Há quem ingresse no Judiciário em busca do benefício de prestação continuada de assistência social (Lei Orgânica de Assistência Social – Lei 8.742/93, artigo 20) a fim de obter renda mensal enquanto tramita ação em que a parte pede a concessão de benefício previdenciário por incapacidade. Tal situação decorre do fato de que, em vários casos, a ação previdenciária de concessão de benefícios não permite o deferimento do pedido antecipatório initio litis, no mais das vezes por depender de avaliação pericial dos males alegados na inicial. Salvo diante de farta documentação acerca do quadro patológico atual da parte autora (e ainda estando comprovada a manutenção da qualidade de segurado), não se concede a implantação sumária de benefícios por incapacidade, sendo necessária a avaliação médico-pericial.
Diante disso, a parte tenta obter uma renda do Poder Público enquanto tramita o feito em sua instrução pericial, como forma de atenuar suas agruras imediatas, muitas vezes difíceis de vencer.
Desde logo é de se assinalar que os fundamentos de fato e de direito de ambas as postulações não se confundem. A pretensão previdenciária e a assistencial não têm os mesmos requisitos fáticos e jurídicos. O amparo social por deficiência exige a miserabilidade e a incapacidade da pessoa manter-se por si mesma. A aposentadoria por invalidez, que é o benefício mais próximo na dimensão previdenciária, é um benefício que se assenta na incapacidade laborativa absoluta mas exige, por ser contraprestacional, que a parte ostente sua qualidade de segurado, mantendo ou tendo mantido contribuições previdenciárias suficientes nos termos da lei. O amparo social não é financiado pelo Seguro Social, sendo custeado pelo Tesouro Nacional independentemente da existência de contribuições por parte dos beneficiários.

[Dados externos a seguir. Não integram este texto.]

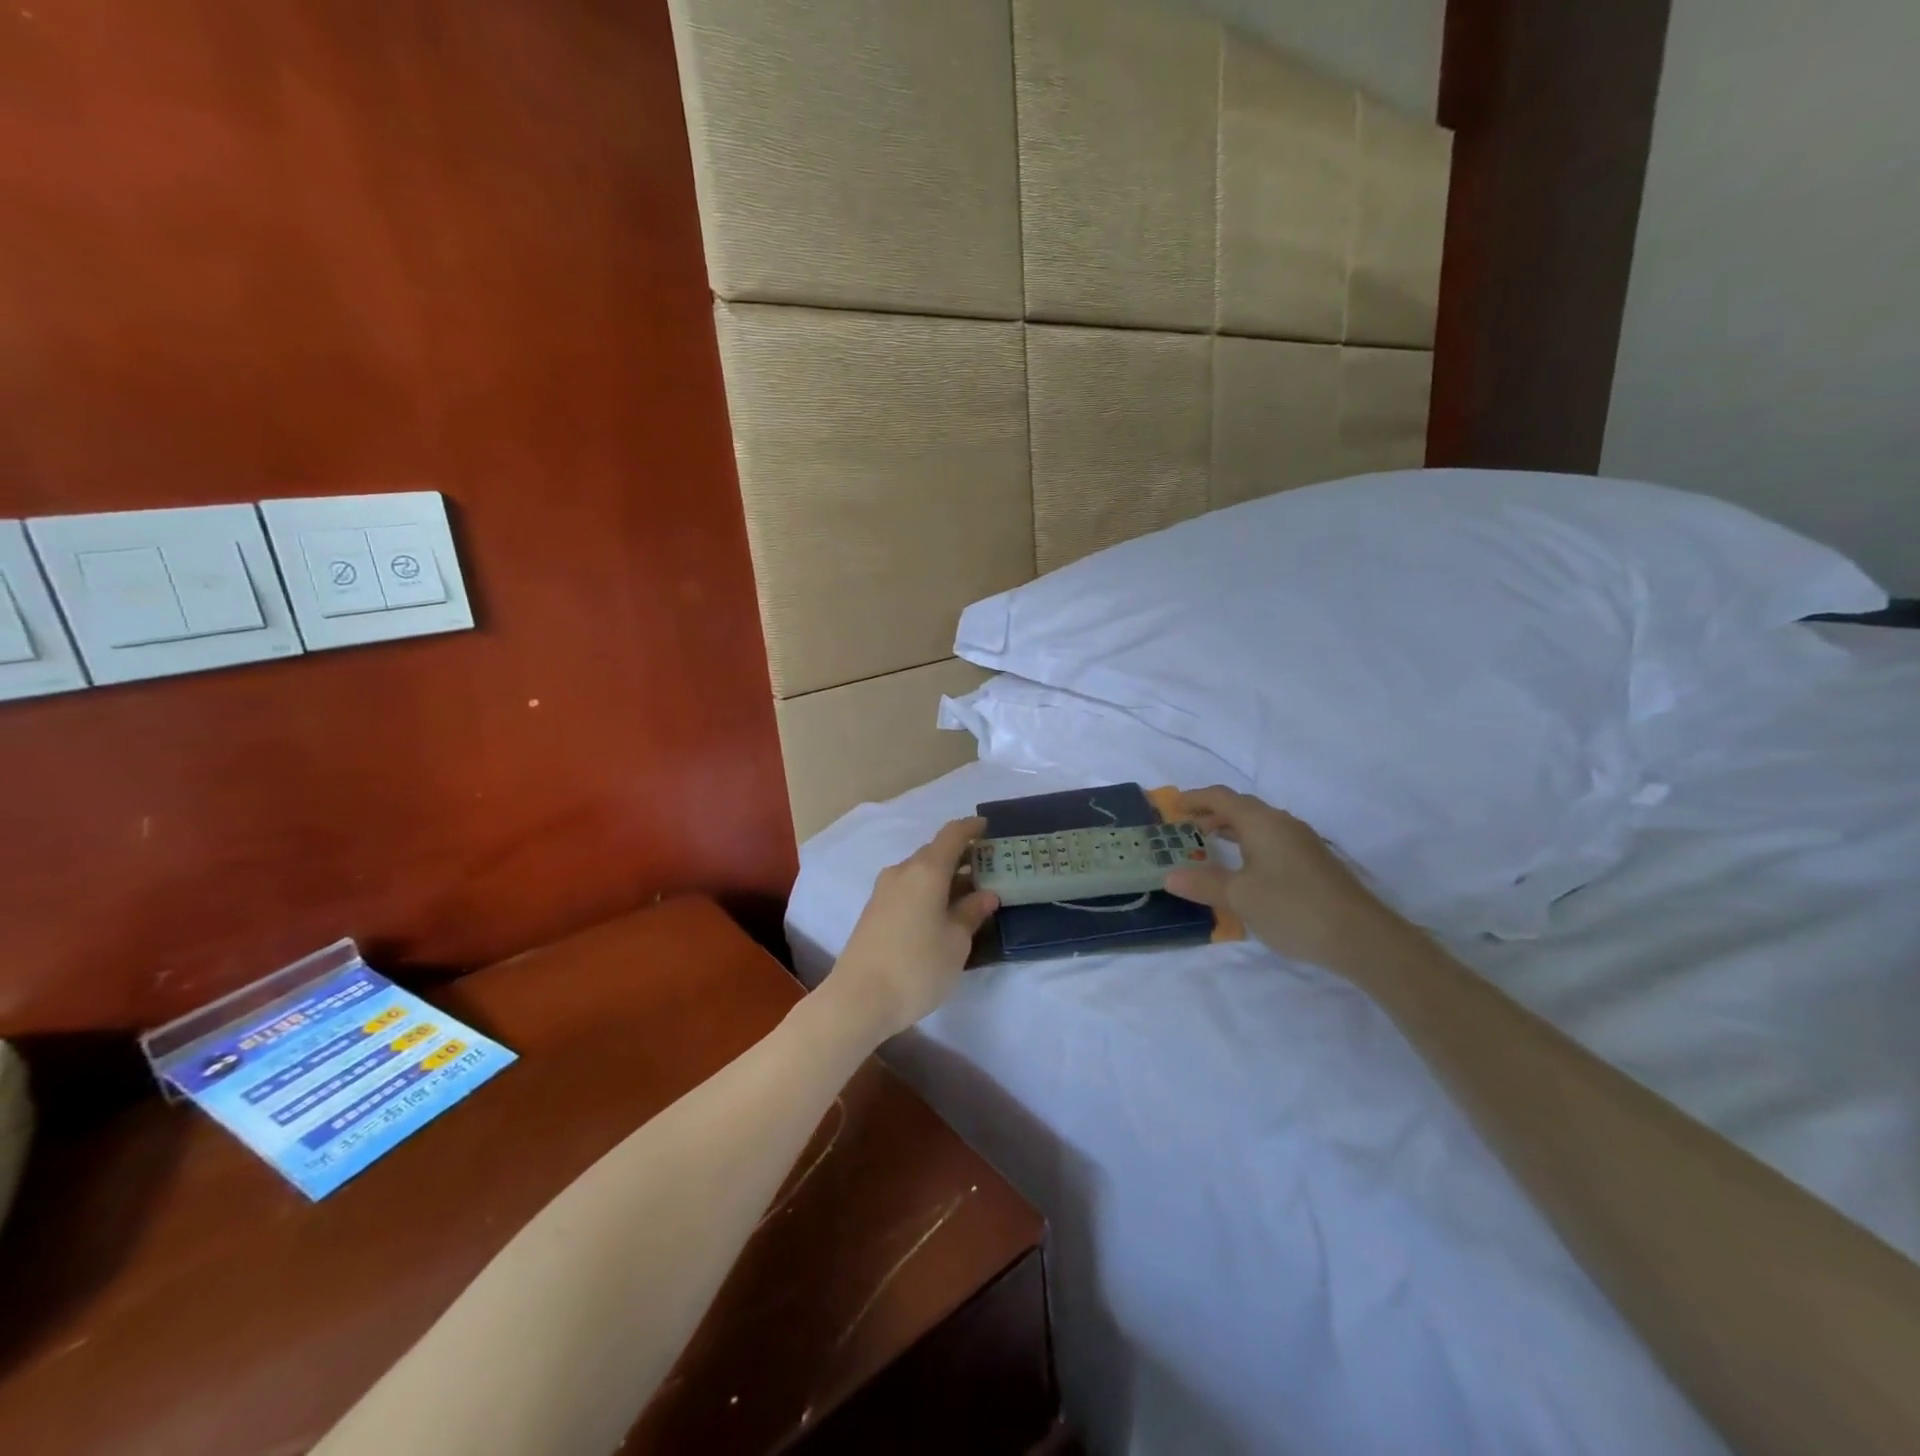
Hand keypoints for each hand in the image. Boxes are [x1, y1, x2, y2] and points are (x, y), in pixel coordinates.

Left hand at [823, 817, 999, 1041]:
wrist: (858, 999)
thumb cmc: (917, 967)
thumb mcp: (956, 942)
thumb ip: (971, 913)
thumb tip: (986, 894)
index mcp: (926, 871)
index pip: (952, 835)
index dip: (971, 828)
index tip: (988, 827)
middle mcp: (902, 871)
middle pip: (934, 852)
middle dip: (961, 856)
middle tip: (987, 867)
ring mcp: (884, 891)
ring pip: (920, 872)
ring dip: (944, 876)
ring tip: (969, 892)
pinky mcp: (875, 910)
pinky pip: (908, 887)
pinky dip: (929, 890)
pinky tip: (942, 910)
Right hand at [1164, 786, 1416, 973]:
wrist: (1362, 937)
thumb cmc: (1293, 908)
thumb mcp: (1240, 897)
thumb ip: (1203, 884)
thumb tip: (1169, 876)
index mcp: (1262, 822)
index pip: (1221, 797)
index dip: (1194, 798)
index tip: (1172, 808)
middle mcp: (1282, 824)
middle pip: (1240, 807)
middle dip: (1211, 814)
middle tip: (1185, 829)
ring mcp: (1302, 842)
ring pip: (1258, 825)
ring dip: (1231, 830)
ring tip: (1209, 846)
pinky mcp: (1313, 862)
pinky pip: (1271, 840)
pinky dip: (1249, 844)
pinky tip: (1244, 869)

Bem por isso, o Ordenamento Jurídico dispõe que o benefício assistencial pressupõe que não haja acumulação com nenhum outro, seja de natureza assistencial seja previdenciário, salvo assistência médica (artigo 20, § 4º, da LOAS). Há, pois, dois sistemas independentes. O sistema assistencial e o sistema previdenciário. São excludentes um do outro.
Então pergunta-se: a demora na concessão de um benefício previdenciário pode alicerçar o pedido do benefício assistencial? Pensamos que não.
Se o segurado necessitou ingressar no Judiciário para obter o seu benefício previdenciário é quase certo que não o conseguiu na via administrativa. Conquanto o exaurimento da via administrativa não seja pressuposto para o aforamento da ação perante a Justiça, difícil imaginar que alguém constitua advogado para pedir sua aposentadoria sem antes ter simplesmente formulado o pedido perante o próprio INSS. Eis que existe uma antítese à pretensão previdenciária, algo em que se sustenta o INSS na denegação. Por não se conformar com essa denegação o autor volta-se ao Judiciário em busca do provimento jurisdicional.
Equivale a dizer que o direito que pretende defender diante do Estado-Juiz é o direito decorrente das normas previdenciárias, sob os fundamentos de fato e de direito que sustentam esse direito. O Estado-Admistração denegou-lhe o benefício submetido à apreciação do Estado-Juiz.
Fica evidente que a eventual procedência do pedido levará à condenação do INSS inclusive nos valores atrasados, desde o requerimento administrativo, com todos os ônus decorrentes da mora. É a conseqüência jurídica da mora. Somente com o julgamento final tais ônus são devidos, por imperativos processuais e até constitucionais. No mesmo passo, mesmo a concessão do benefício em socorro do autor, antecipando-se os efeitos do julgamento futuro sob verossimilhança e prova inequívoca (art. 273, caput, CPC), ou fumus e periculum (artigo 273, § 7º, CPC), exigem exatamente a efetiva verificação desses requisitos.
O Estado deveria deslocar recursos destinados aos que não têm qualquer possibilidade de socorro previdenciário para o atendimento provisório enquanto os requisitos legais são averiguados? Novamente, pensamos que não.
Se o Estado-Administração deixou de conceder o que era devido, será onerado com o pagamento de juros. Mas se houve uma denegação administrativa é preciso efetivamente primeiro apurar-se e comprovar o direito alegado, não sendo o caso de onerar o mesmo Estado com a concessão de benefício destinado a quem nada tem. A demora da implantação de um benefício previdenciário não pode constituir fundamento para a concessão de um benefício assistencial.
Pedir amparo social enquanto pende de julgamento pedido de concessão de benefício previdenciário, com alicerce na demora da implantação do benefício, não tem viabilidade jurídica, porquanto equivale a ausência de causa de pedir para o intento assistencial, ferindo a lógica jurídica do ordenamento que disciplina ambos os benefícios.